Un bilan en demi-teinte
En 2025, le bilan de l’Accord de Paris est mitigé, car, la planète demeure en surchauffe. Selon le Groupement d’experts intergouvernemental sur l’évolution du climat (Giec), « les huit dernières années ont été les plus chaudes jamais enregistrées depuis 125 000 ans, et le seuil critique de 1,5°C pourrait être atteint dès les années 2030, voire avant, rendant le dépassement de ce seuil « inévitable » à court terme». Au delà de ce seuil, 14% des espèces seront menacées d’extinction, et à plus de 2°C, 99% des récifs coralliens des eaux chaudes, qui abritent un quart de la vie marine périront, alerte le groupe d’experts. Seul responsable, l’être humain, dont les engagements en faveur de la lutte climatique restent insuffisants (limitation de l’utilisation des énergies fossiles, gestion durable des déchets, passage aux véhicules électriques, etc.). La COP30 tenue en novembre 2025 à Belém au Brésil, a également confirmé l’insuffisance des ambitions face à l’urgence climatique, notamment sur le financement climatique qui peine à atteindre les objectifs promis.

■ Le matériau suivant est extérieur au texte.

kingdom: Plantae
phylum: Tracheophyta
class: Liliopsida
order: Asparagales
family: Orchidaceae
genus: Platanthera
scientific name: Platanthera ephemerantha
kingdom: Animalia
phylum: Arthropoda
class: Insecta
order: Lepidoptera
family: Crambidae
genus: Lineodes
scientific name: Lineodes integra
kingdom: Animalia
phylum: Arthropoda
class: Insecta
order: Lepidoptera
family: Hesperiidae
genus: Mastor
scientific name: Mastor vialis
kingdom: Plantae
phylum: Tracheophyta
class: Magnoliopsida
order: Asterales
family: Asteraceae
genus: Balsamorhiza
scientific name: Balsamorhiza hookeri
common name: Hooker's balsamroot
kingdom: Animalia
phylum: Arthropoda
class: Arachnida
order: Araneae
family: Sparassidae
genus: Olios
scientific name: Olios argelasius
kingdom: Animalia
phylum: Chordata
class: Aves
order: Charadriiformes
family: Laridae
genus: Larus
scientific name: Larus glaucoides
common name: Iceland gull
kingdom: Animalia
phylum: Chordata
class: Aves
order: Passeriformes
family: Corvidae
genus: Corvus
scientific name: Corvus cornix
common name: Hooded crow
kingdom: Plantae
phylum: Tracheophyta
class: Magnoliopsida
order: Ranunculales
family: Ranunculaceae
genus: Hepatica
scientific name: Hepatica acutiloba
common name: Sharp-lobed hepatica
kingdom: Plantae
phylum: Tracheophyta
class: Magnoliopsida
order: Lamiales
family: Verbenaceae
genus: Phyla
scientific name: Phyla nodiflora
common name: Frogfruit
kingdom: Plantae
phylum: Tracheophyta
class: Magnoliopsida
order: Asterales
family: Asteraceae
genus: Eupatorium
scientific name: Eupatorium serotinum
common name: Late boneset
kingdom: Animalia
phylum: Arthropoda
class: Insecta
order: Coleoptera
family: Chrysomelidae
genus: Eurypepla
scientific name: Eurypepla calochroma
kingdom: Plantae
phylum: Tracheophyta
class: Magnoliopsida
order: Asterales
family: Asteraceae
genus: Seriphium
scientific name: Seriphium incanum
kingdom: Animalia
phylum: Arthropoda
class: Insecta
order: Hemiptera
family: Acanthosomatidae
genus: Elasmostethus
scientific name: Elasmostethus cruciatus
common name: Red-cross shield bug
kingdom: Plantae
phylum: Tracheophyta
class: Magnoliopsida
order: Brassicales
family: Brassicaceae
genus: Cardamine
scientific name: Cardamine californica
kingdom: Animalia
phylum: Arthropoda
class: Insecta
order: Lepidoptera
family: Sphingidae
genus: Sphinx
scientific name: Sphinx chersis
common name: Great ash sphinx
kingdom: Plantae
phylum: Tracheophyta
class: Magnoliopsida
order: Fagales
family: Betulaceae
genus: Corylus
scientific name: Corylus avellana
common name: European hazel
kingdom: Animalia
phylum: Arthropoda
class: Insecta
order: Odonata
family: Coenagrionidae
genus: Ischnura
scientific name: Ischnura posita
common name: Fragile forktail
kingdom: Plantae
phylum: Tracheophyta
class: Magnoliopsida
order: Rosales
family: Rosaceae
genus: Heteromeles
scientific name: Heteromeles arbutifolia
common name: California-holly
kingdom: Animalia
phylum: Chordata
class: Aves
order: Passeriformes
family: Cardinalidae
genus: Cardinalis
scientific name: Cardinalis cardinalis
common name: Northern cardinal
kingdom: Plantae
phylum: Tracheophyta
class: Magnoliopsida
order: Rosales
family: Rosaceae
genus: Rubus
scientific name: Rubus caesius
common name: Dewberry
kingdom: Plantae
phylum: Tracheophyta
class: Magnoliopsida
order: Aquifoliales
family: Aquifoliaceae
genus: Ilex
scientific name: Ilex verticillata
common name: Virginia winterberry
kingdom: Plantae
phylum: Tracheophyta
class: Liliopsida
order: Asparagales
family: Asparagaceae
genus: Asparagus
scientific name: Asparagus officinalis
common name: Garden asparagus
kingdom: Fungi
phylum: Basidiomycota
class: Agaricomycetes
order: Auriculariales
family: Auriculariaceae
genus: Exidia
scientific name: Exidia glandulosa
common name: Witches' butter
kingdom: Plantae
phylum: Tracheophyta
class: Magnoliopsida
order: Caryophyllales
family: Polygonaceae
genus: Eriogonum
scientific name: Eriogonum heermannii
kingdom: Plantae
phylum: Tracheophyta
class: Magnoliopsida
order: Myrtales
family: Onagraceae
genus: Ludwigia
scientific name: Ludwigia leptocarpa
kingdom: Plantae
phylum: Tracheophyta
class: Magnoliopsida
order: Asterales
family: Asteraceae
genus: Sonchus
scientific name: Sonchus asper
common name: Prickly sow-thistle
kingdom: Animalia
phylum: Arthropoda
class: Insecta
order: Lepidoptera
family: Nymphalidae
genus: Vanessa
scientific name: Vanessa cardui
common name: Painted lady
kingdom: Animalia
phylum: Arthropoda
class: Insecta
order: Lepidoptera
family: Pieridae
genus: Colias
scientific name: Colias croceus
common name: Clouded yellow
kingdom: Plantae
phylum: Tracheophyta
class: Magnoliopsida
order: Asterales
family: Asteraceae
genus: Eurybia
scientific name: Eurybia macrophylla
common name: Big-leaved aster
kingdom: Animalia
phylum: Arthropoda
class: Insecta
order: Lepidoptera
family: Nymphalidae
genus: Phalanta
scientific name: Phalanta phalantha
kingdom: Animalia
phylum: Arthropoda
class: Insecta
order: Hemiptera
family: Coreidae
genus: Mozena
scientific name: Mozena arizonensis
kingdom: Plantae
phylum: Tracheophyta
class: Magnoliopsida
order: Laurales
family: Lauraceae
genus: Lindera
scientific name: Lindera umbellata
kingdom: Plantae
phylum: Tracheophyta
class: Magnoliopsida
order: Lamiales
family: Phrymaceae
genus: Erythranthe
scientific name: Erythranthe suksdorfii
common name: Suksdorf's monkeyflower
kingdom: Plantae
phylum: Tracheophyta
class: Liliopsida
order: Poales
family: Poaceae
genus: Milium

Pour mémoire, l’objectif de 100 milliards de dollars de financement climatique annuel, convenu par les pays développés pour les pays en développement, a été atteint pour la première fois en 2022, avec 115,9 milliards de dollars mobilisés, avec deux ans de retard sur l’échéance initiale (2020). Cet engagement, initié à la COP15 en 2009 et renouvelé à Paris, vise à aider les pays en développement à atténuer le changement climatique et à s’y adapter. Un nouvel objectif financier post-2025 (NCQG) est en cours de négociations pour remplacer l’objectif des 100 milliards.
Par ailleurs, la feuille de route sur la sortie des énergies fossiles, au coeur des discussions à Belém, a été exclue du texte final de la rencontre international, pourtant principale cause du changement climatique.
Un Accord qui fonctionne malgré tout
Ces constats alarmants ne doivent pas masquer les progrès réels accomplis depuis 2015. Car malgré l’ampleur des défis, l’Accord de Paris a profondément changé la trajectoire mondiale. Sans lui, la planète serait aujourd’hui sur une voie de réchauffement de plus de 4 °C. Aujourd’hui, les politiques inspirées ou renforcées par l’Accord de Paris ont permis d’infléchir cette trajectoire à environ +2,6 à +2,8 °C, notamment à travers la multiplication des projets d’énergies renouvelables et la réduction des coûts des équipements. C’est encore trop, mais cela prouve que l’action collective fonctionne et qu’en la renforçant, il reste possible de préserver la limite de 1,5 °C. Dix ans après son adoption, l’Accord de Paris prouve sa résilience et son efficacité relative : il ne suffit pas encore, mais il fonctionne. L’enjeu reste d’éviter que cette hausse devienne durable sur plusieurs décennies.
Dans la perspective du 10ème anniversaire de l’adoption historique de l’Accord de Paris, le processus de labellisation des événements 10 ans de l’Accord de Paris a été lancé. Cette initiative vise à encourager et promouvoir les initiatives qui reflètent l’esprit de l’Accord de Paris : les événements éligibles incluent conférences, réunions d’ampleur, ateliers, expositions, projets éducatifs et toute autre manifestation qui contribue concrètement au rehaussement de l’ambition, à la sensibilisation aux enjeux climatiques, à l’innovation durable, et à la mise en œuvre des objectifs climatiques. Le label « 10 ans de l’Accord de Paris » permettra de garantir une visibilité accrue, soutenue par la France et le Brésil, avec l’appui des Nations Unies.
Les organisateurs d’événements intéressés peuvent soumettre leur candidature en ligne sur le site officiel de la Convention-cadre des Nations unies sur les changements climatiques (CCNUCC).